When preforming Johansen Cointegration test for 2 time series (the simple case) you need to decide the lag you want to use. Doing the test for different lags return different results: for some lag levels the null hypothesis can be rejected but for others it can't.

My question is what is the right method based on the input data to decide what lag I need to use when preforming the Johansen Test?

p.s. I submitted this question to quant.stackexchange but some suggested it is better fit to this group.

## Best Answer

You are correct. The weakness of Johansen approach is that it is sensitive to the lag length. So, the lag length should be determined in a systematic manner. Following is the normal process used in the literature.

a. Choose maximum lag length "m" for VAR model. Usually, for annual data this is set to 1, for quarterly data this is set to 4, and for monthly data this is set to 12.

b. Run the VAR model in level. For example, if the data is monthly, run the VAR model for lag lengths 1,2, 3,....12.

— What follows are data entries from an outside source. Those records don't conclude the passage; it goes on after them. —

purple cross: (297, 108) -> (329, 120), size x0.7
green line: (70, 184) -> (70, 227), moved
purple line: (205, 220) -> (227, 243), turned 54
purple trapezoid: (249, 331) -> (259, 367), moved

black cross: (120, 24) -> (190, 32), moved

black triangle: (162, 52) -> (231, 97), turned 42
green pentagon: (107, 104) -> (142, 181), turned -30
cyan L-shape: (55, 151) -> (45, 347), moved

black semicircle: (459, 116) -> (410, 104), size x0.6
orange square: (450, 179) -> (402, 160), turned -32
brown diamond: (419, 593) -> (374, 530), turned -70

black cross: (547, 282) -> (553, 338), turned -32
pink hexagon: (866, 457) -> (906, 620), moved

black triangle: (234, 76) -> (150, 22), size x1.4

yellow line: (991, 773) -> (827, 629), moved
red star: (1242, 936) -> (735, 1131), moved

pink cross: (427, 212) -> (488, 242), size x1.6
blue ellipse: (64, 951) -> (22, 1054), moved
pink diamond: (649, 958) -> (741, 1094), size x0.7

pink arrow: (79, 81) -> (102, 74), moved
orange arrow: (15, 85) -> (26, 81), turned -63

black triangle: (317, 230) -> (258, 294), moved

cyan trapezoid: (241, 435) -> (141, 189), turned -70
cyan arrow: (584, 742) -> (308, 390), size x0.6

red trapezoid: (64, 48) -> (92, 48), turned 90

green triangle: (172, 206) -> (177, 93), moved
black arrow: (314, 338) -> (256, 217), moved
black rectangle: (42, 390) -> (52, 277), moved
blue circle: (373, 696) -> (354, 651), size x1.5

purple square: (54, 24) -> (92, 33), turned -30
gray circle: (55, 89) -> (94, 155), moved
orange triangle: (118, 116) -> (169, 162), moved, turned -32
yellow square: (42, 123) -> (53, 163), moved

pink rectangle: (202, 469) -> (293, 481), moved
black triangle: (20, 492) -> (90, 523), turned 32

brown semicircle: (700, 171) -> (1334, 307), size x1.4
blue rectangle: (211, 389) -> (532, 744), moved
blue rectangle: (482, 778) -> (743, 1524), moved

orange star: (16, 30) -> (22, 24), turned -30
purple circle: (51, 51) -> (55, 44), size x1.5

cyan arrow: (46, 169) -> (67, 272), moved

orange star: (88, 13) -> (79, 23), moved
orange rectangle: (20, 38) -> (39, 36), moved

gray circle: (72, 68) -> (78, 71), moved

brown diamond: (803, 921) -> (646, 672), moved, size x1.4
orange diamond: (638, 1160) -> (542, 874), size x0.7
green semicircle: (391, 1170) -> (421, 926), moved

c. Find the AIC (Akaike information criterion) and SIC (Schwarz information criterion) [ there are also other criteria such as HQ (Hannan-Quin information criterion), FPE (Final prediction error criterion) but AIC and SIC are mostly used) for the VAR model for each lag length. Choose the lag length that minimizes AIC and SIC for the VAR model. Note that SIC and AIC may give conflicting results.

d. Finally, you MUST confirm that for the lag length you selected in step c, the residuals of the VAR model are not correlated [use Portmanteau Tests for autocorrelations]. You may have to modify the lag length, if there is the autocorrelation. Usually, beginners in time series econometrics tend to skip step d.

e. For the cointegration, the lag length is the lag length chosen from step d minus one (since we are running the model in first difference now, unlike in level when we used VAR to decide the lag length).